Here's a picture of Zilla and Twittens on my bed.

(that's Puff's back you see in the background)

I recently read a very scientific article that leads me to believe that allowing the cats to all stay together may have caused further exposure to some of the cats. I am not sure. The article is very difficult to understand even with my science background.
http://www.ncbi.nlm.nih.gov/pubmed/19122397?ordinalpos=1&itool=EntrezSystem2.PEntrez.Pubmed.Pubmed_ResultsPanel.Pubmed_DefaultReportPanel.Pubmed_RVDocSum

IF this is true, then the question is, did I make a bad choice? should I have them all segregated into rooms? Would that stress caused more FIP as well? Whom would I have put where to ease their stress? IT presents more questions then it answers.

I can't answer those questions, though the guilt I feel is substantial.
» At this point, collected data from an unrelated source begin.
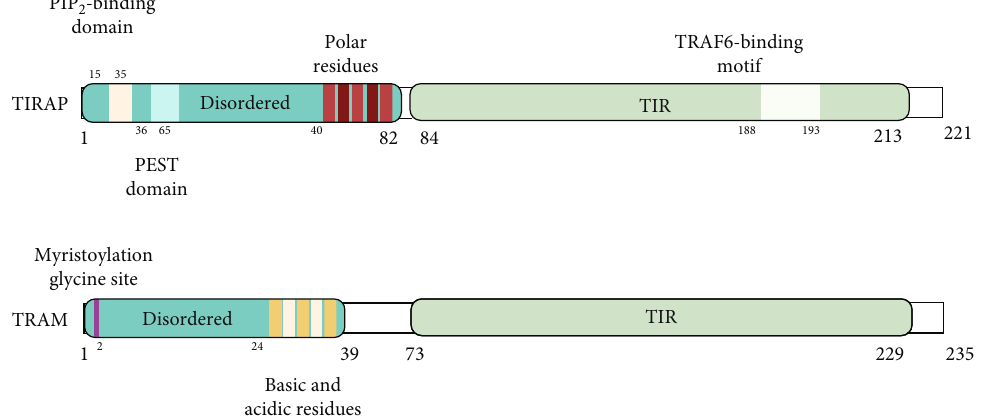
Figure 2: Structural view of human TIRAP and TRAM adaptor proteins. TIRAP contains a N-terminal PIP domain, allowing polyubiquitination for rapid proteasomal degradation through suppressor of cytokine signaling 1 (SOCS1) binding [20]. TIRAP contains a C-terminal TIR domain. Its TRAF-6 binding motif permits direct association with TRAF6 for activation [21]. TRAM contains a N-terminal bipartite sorting signal that comprises its myristylation glycine site and controls its tra ffi cking between the plasma membrane and the endosomes [22]. Similar to TIRAP, TRAM contains a C-terminal TIR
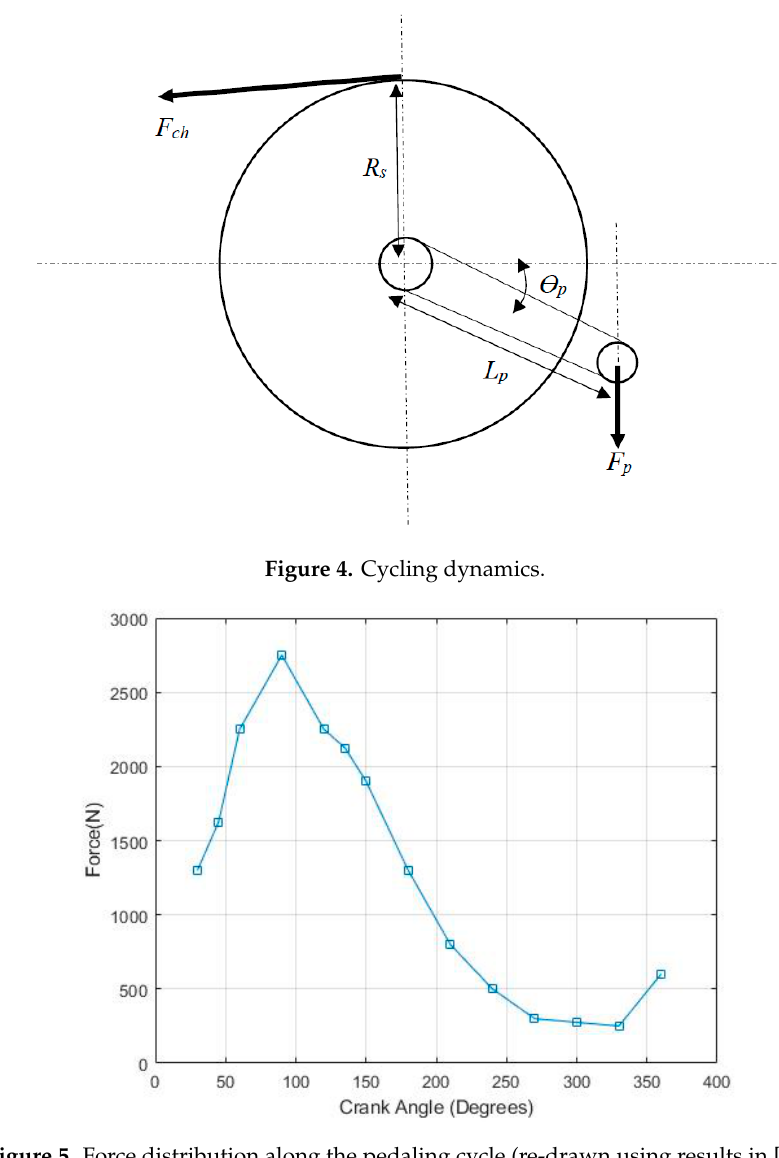
Figure 5. Force distribution along the pedaling cycle (re-drawn using results in [23]).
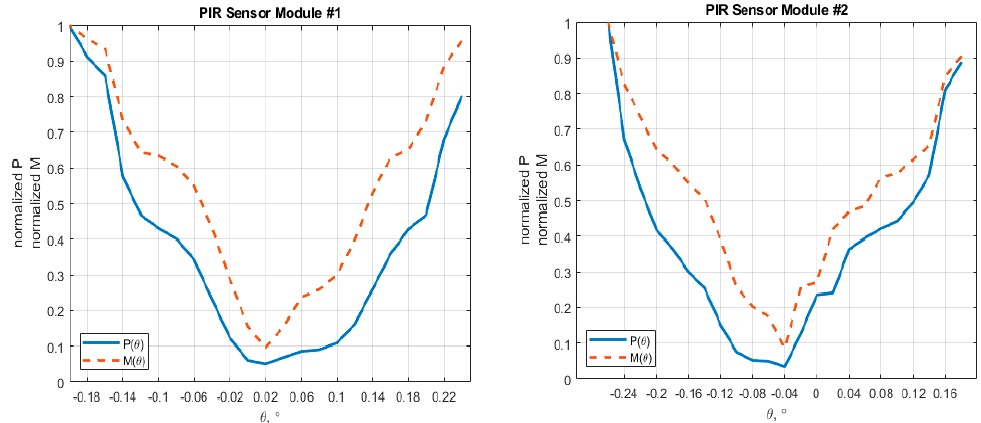
Figure 9. Experiment results of normalized PSD and magnitude at modulation frequency over dif ‐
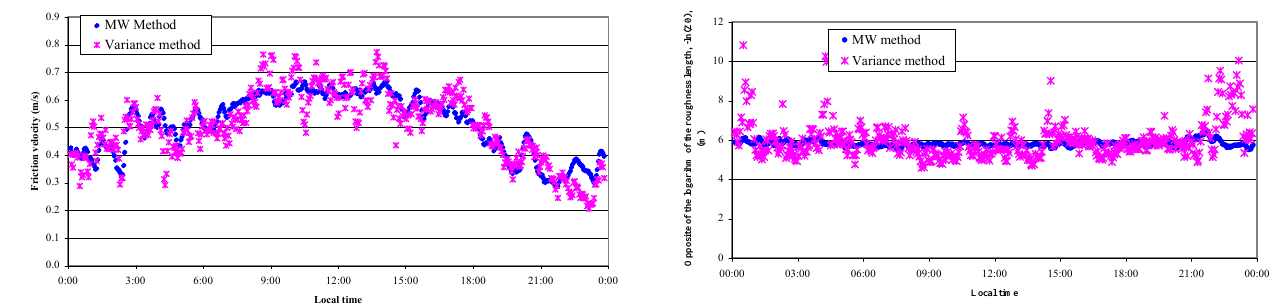
Fig. 8b. Roughness length. Comparison between the statistical Figure 8.b: Roughness length. Comparison between the statistical method MW and the variance method (Plot RT, 25 July 1997) method MW and the variance method (Plot RT, 25 July 1997).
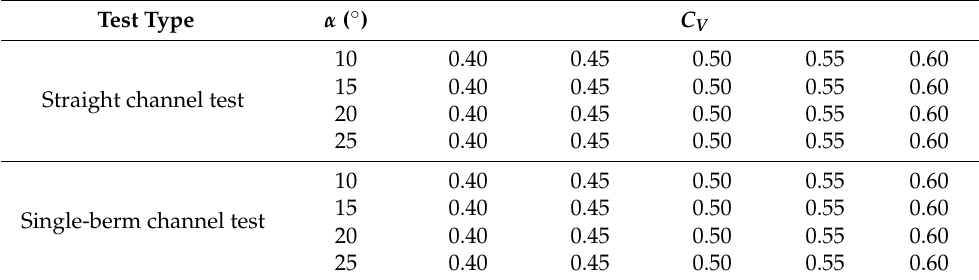
Table 1. Experimental conditions for laboratory tests.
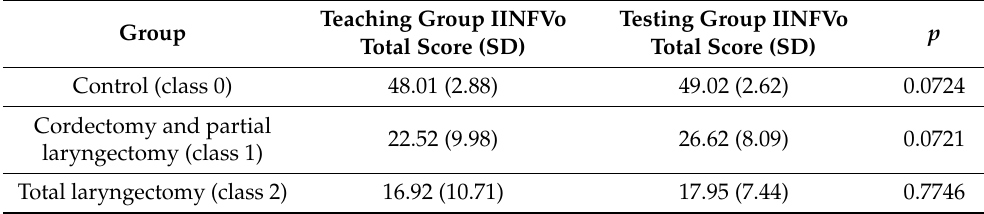
Table 3. Results of auditory-perceptual speech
I know this though...there is good and evil in this world, and this disease is evil, however if there was actually a devil, then he really missed an opportunity, as I would have given anything to keep Zilla.
I have never missed a pet like I miss her.
I have never felt like throwing myself on the floor and pounding and screaming at the unfairness, and yet, this is how I feel about losing Zilla.
I love all my cats, and I try and love them all the same, but some are just special. Zilla was very special, and not just because she was a bottle baby, I've hand raised quite a few kittens in the last 25 years. And she certainly was not the most affectionate, she was spunky and demanding.
Had to have things her way...I even cleaned out the bottom glass shelf in my display case in the bedroom, because she liked to sit in there and eat all by herself. Eat the chicken and turkey babyfood and homecooked poultry that were the few things she'd eat. Though she did nibble on a little dry as well.

1 comment:

  1. I can understand totally the question of should I separate or not. Am I being fair to my kitties by exposing them to the FeLV? I have little faith in the vacines to protect them. The guilt can sometimes be very strong. However, I pamper by kitties and am devoted to giving them the best life I can while I have them. They live day to day, they have no concept of tomorrow. They do not realize that tomorrow they may feel worse or better. They only know how they feel now. So I try to make them comfortable and happy now. If they are not feeling good I give them extra special attention and they have always appreciated it. Even though you miss Zilla and you felt bad because she was sick and you knew she would die, she probably knew it also, however she did not know that she should have lived another 15 or so years. To her this was just the way it was. She didn't blame anyone, she didn't ask why. Nothing is more heart breaking than seeing a pet or a person you love sick and feeling so helpless but rest assured she was comforted by your very presence.
    I think the hardest death of a pet I've been thru was the pup I had with Parvo. Like a good little mommy I took him to the vet and they put him in a cage and did all the stuff they do to no avail. He died 3 days later. I still kick myself for not bringing him home and treating him in the comfort of his home and showering him with attention, would it have made a difference? I'll never know. I do know he died alone in a cage on a Saturday night. Sunday morning when the vet assistant went in to check on the animals she called me that she had found him dead. That guilt has eaten at me for over 10 years. I had never experienced Parvo before, it is a horrible illness. I recently read that they are using Tamiflu to treat it now and having very good results.
    I do believe they will someday find something that will help with these viruses. I doubt a cure too but maybe something to improve the survival rate. Viruses mutate so rapidly that if they do find a cure another one just as bad will pop up. But it's a fight worth fighting.